Stéphane Lambiel :"Ouais j'ai pas vraiment regardé autour de moi. Ce qui était dûr en fait c'était la nervosité qui était en moi. Là c'était très dûr à gérer parcequ'il y'avait beaucoup d'attente et la journée du programme libre à Turin était la journée la plus longue de ma vie je pense. D'attendre dans ce village olympique, on est enfermés, comme des lions en cage. Et puis on a le droit de sortir que sur la glace que pour montrer des quadruples et des triple axels et compagnie. Donc c'était une très très longue journée et je pense que cette impatience là était dure à gérer.

Journaliste femme : "c'est différent vraiment une médaille olympique? Ben là vous en avez déjà eu plusieurs. Maintenant de différentes sortes. C'est quand même autre chose?

Stéphane Lambiel : "Là je crois que la médaille olympique elle est bien différente oui. Et puis c'est vrai qu'à la maison elle est différente des autres. Les autres elles sont toutes pareilles...

Journaliste femme: "Elle est placée spécialement"?

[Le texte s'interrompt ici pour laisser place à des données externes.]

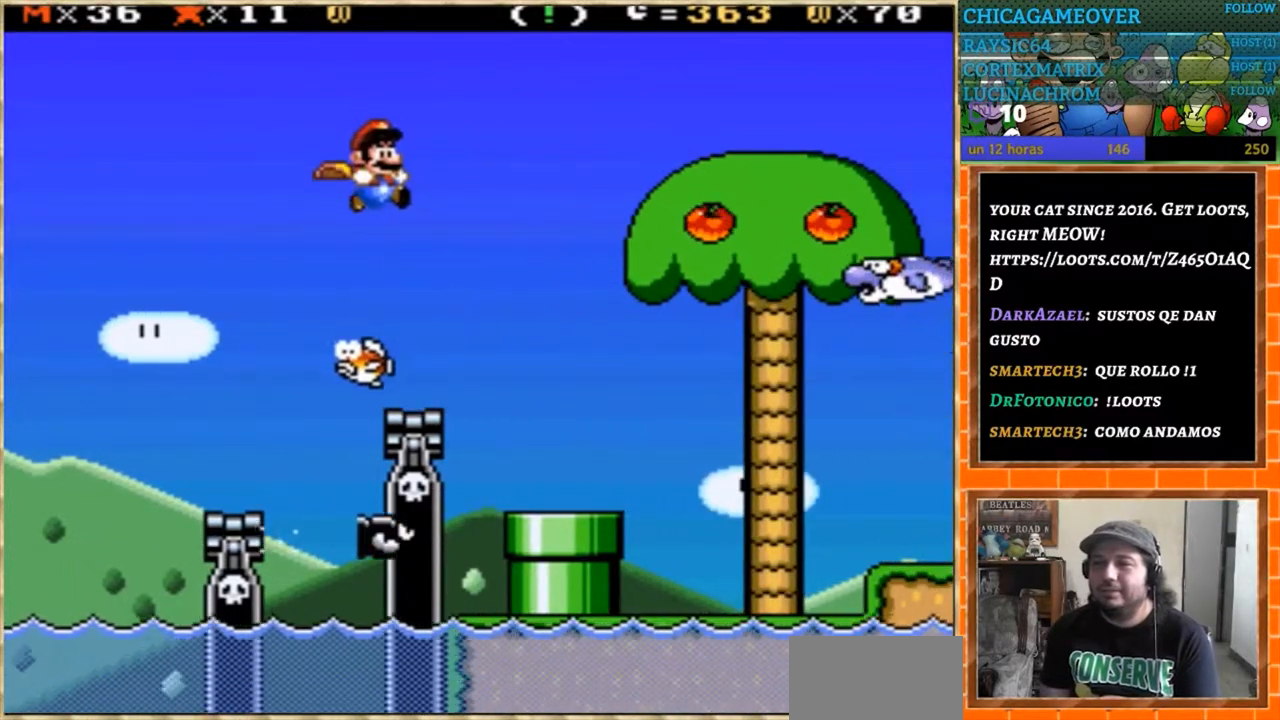
{"buttons": ["Y", "DPAD_RIGHT"], "events": [[233, "DPAD_RIGHT", "up"], [300, "DPAD_LEFT", "down"], [400, "DPAD_LEFT", "up"], [500, "DPAD_RIGHT", "down"]]}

Stéphane Lambiel : "Celles qui viennent de l'ISU en fait sont semblables. Quels soient en argent, en or...elles ont tout le temps la même forme, la même grandeur. Alors que celle des Jeux elle va changer de celles de Vancouver quoi.

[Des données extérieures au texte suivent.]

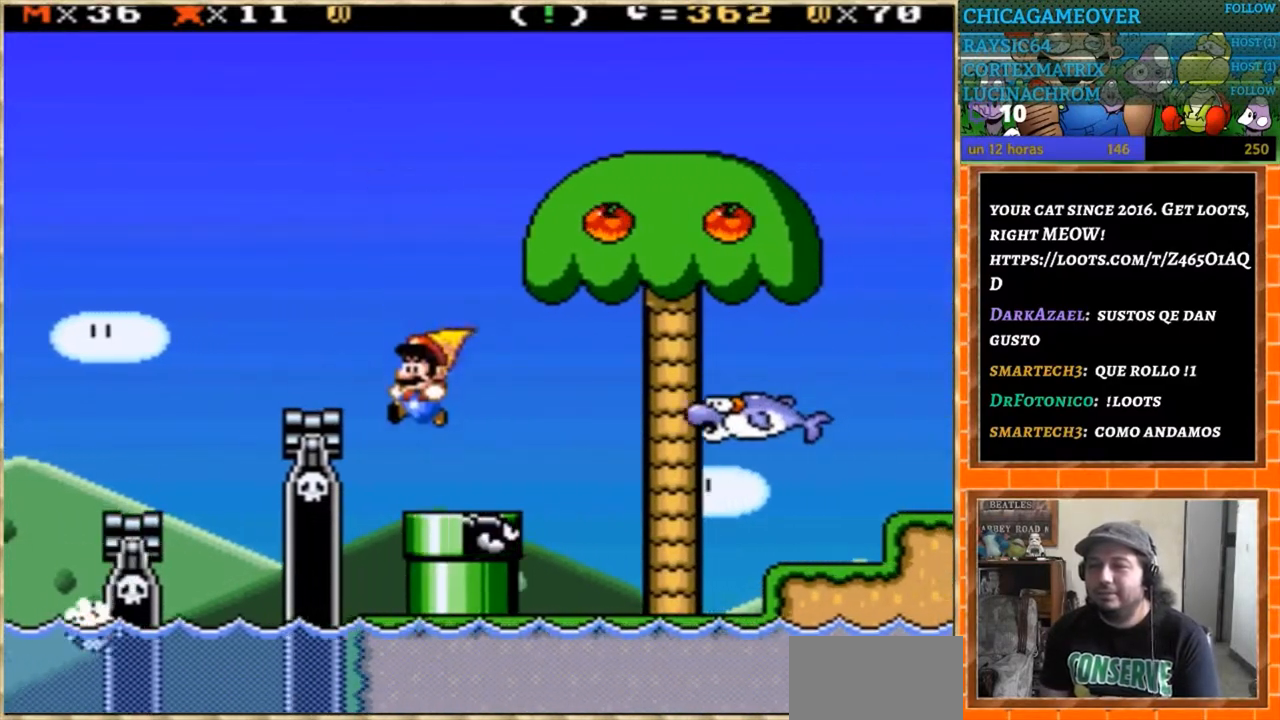
{"buttons": ["DPAD_RIGHT"], "events": [[34, "Y", "up"], [167, "DPAD_RIGHT", "up"], [367, "DPAD_RIGHT", "down"]]}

Journaliste femme à journaliste homme:" vous vouliez poser une question.Jean-François, vous vouliez poser une question?"

Journaliste homme: "Euh oui. Si vous voulez. J'ai une question qui me taraude effectivement. Lorsqu'on est un danseur, lorsqu'on est un artiste, vous l'êtes, un patineur, quand on exerce une activité comme celle-là, on a le sentiment qu'on doit être plutôt des exhibitionnistes. Est-ce que vous êtes exhibitionniste, vous aussi?

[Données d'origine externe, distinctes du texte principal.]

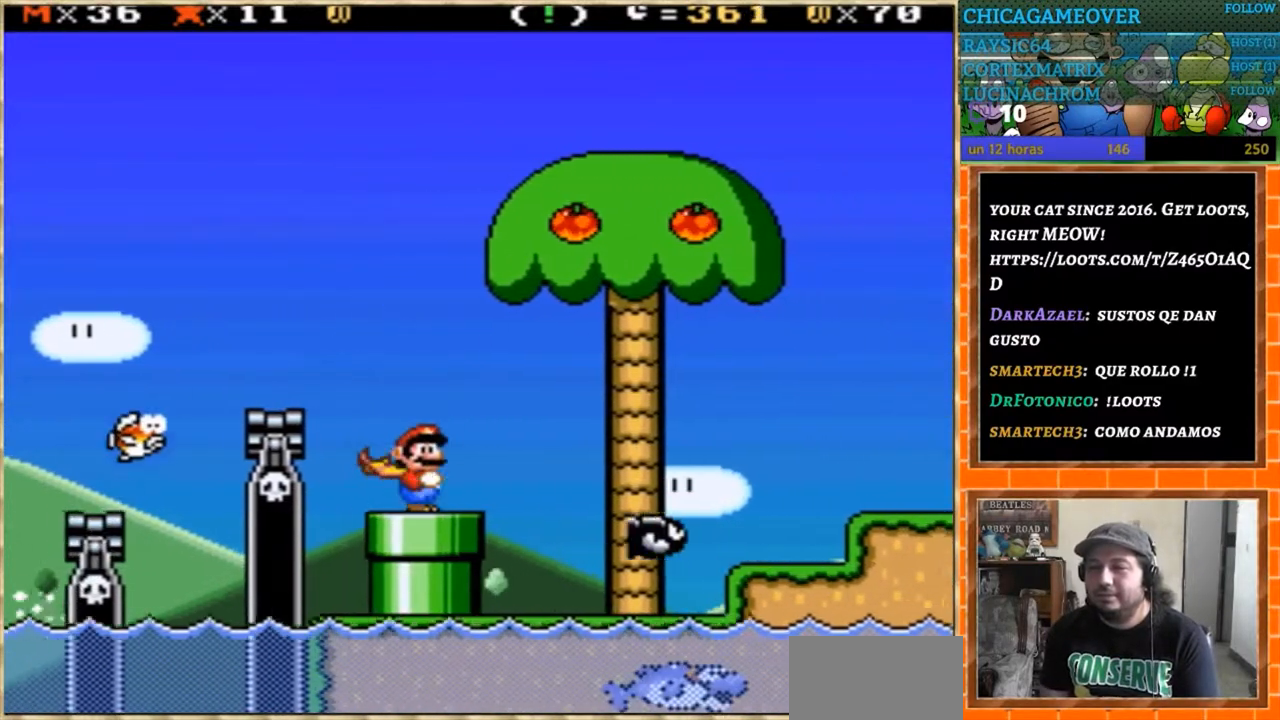
{"buttons": ["DPAD_LEFT"], "events": [[33, "DPAD_DOWN", "down"], [33, "DPAD_RIGHT", "up"], [400, "DPAD_DOWN", "up"], [500, "DPAD_LEFT", "down"]]}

Stéphane Lambiel : sans réponse. Gêné.

Journaliste Homme : "On vous sent très timide quelque part. Exerçant une activité comme celle-là on doit pouvoir se sortir de soi-même par moment.

Stéphane Lambiel : "ben la glace je pense que c'est mon domaine. Donc chacun a son domaine et je me sens bien quand j'arrive sur la glace, quand j'ai mes patins au pied. Euh.. C'est clair que d'un côté j'ai une partie de moi qui aime se montrer puisque le patinage est un sport de spectacle. Mais j'aime aussi être discret, avoir ma vie, faire mes choses d'une certaine manière et c'est agréable d'avoir ces 2 extrêmes.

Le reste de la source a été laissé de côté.